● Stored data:
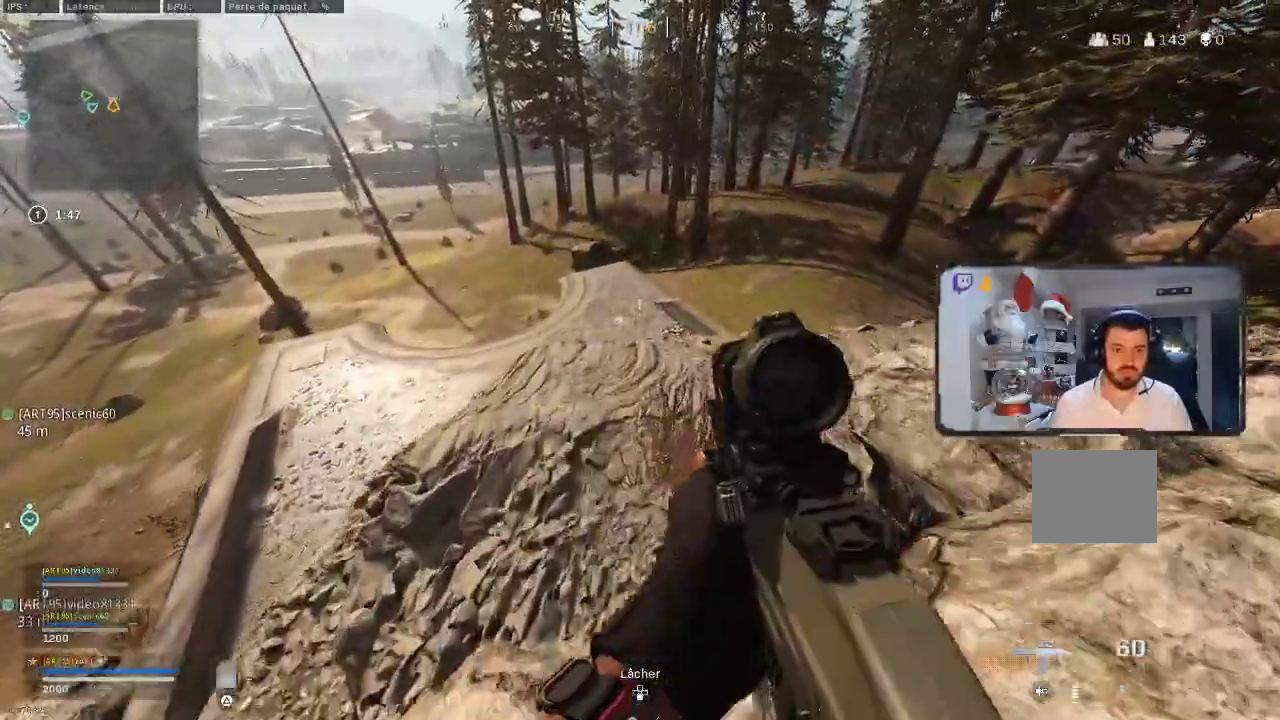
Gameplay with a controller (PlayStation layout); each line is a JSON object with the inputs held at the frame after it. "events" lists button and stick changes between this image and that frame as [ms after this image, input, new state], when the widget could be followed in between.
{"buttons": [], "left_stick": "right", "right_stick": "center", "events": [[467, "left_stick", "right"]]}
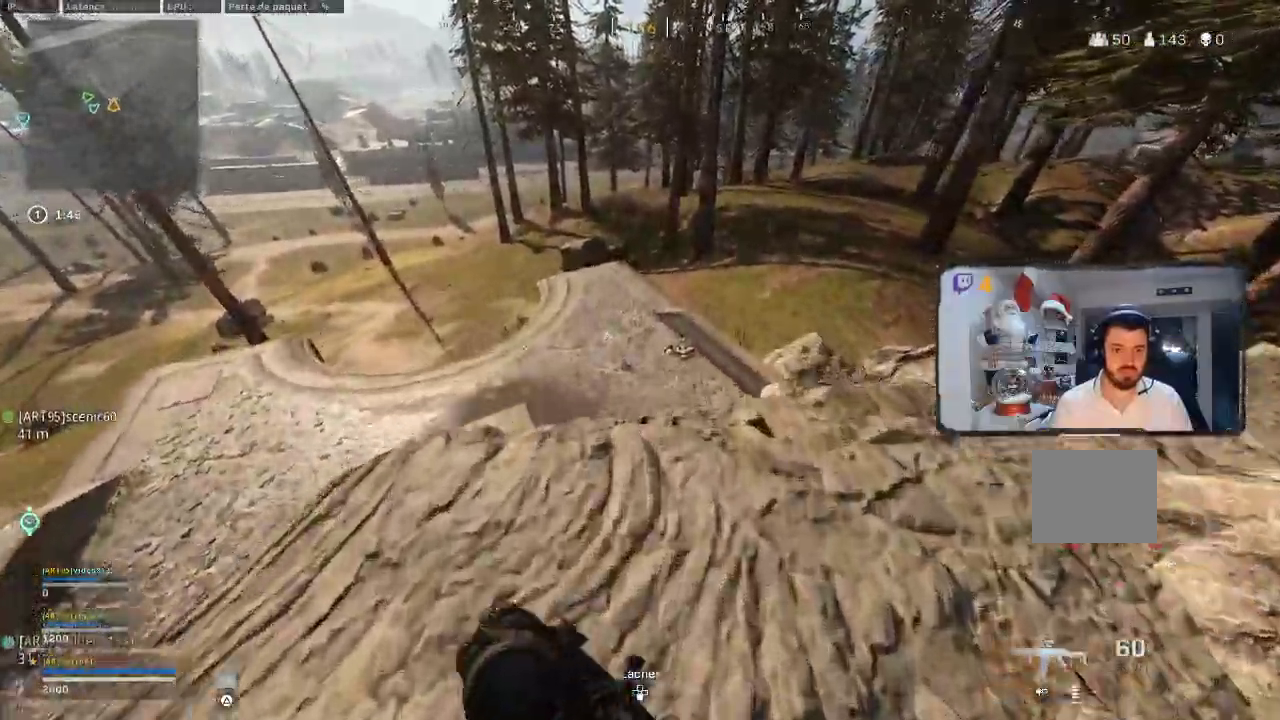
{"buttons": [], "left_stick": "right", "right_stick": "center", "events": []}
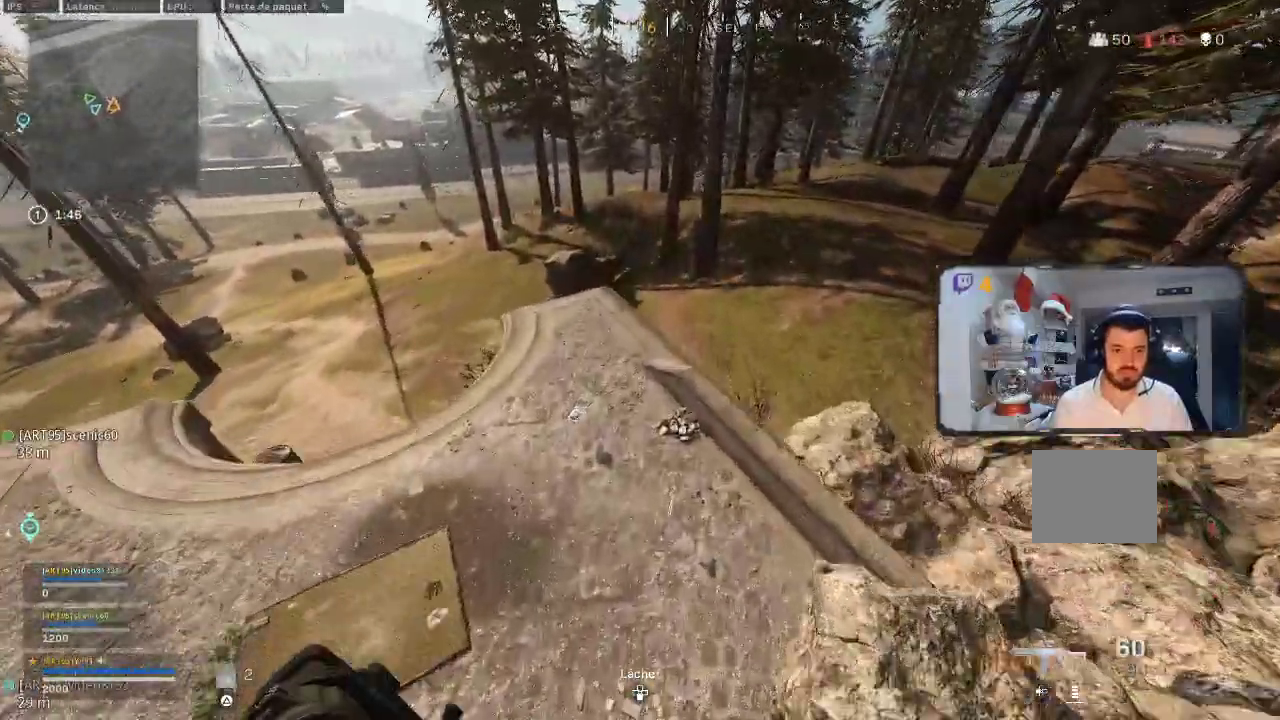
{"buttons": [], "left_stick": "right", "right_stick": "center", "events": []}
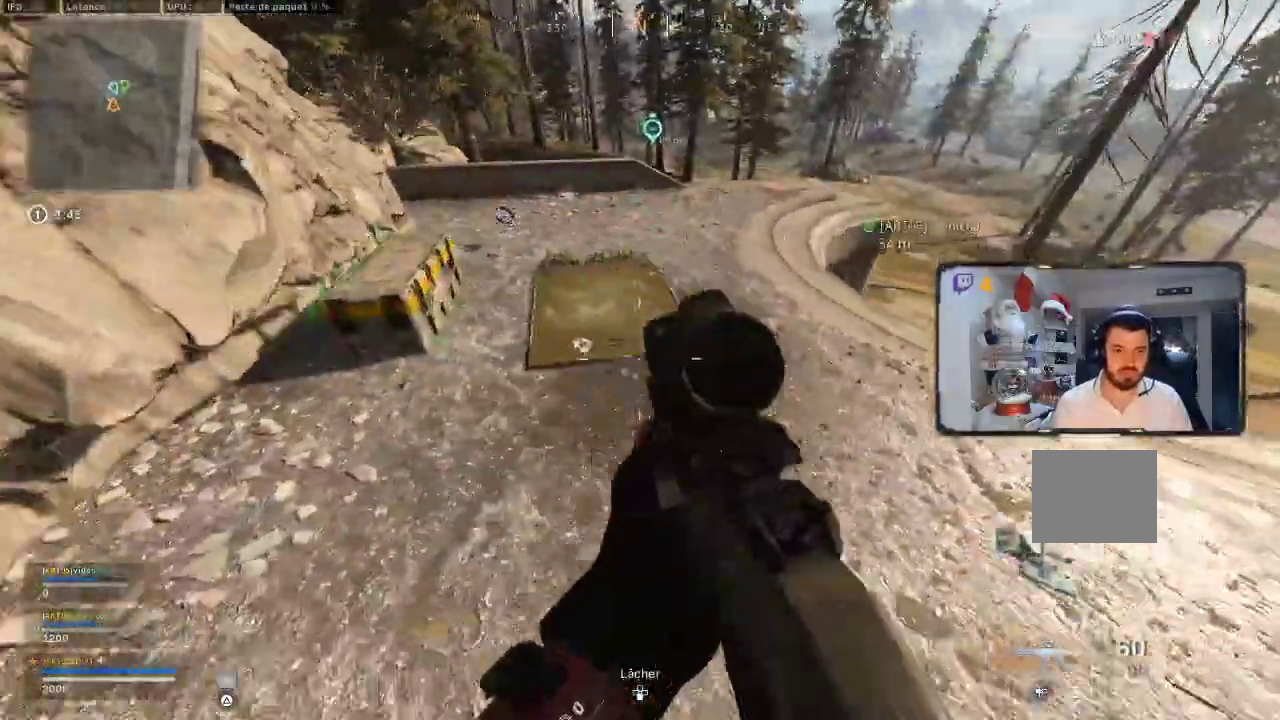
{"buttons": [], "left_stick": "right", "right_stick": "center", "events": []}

● TASK BRIEF: Set the preceding data down again word for word, omitting images.

● YOUR SOLUTION:
Gameplay with a controller (PlayStation layout); each line is a JSON object with the inputs held at the frame after it. "events" lists button and stick changes between this image and that frame as [ms after this image, input, new state], when the widget could be followed in between.
{"buttons": [], "left_stick": "right", "right_stick": "center", "events": [[467, "left_stick", "right"]]}
{"buttons": [], "left_stick": "right", "right_stick": "center", "events": []}
{"buttons": [], "left_stick": "right", "right_stick": "center", "events": []}
{"buttons": [], "left_stick": "right", "right_stick": "center", "events": []}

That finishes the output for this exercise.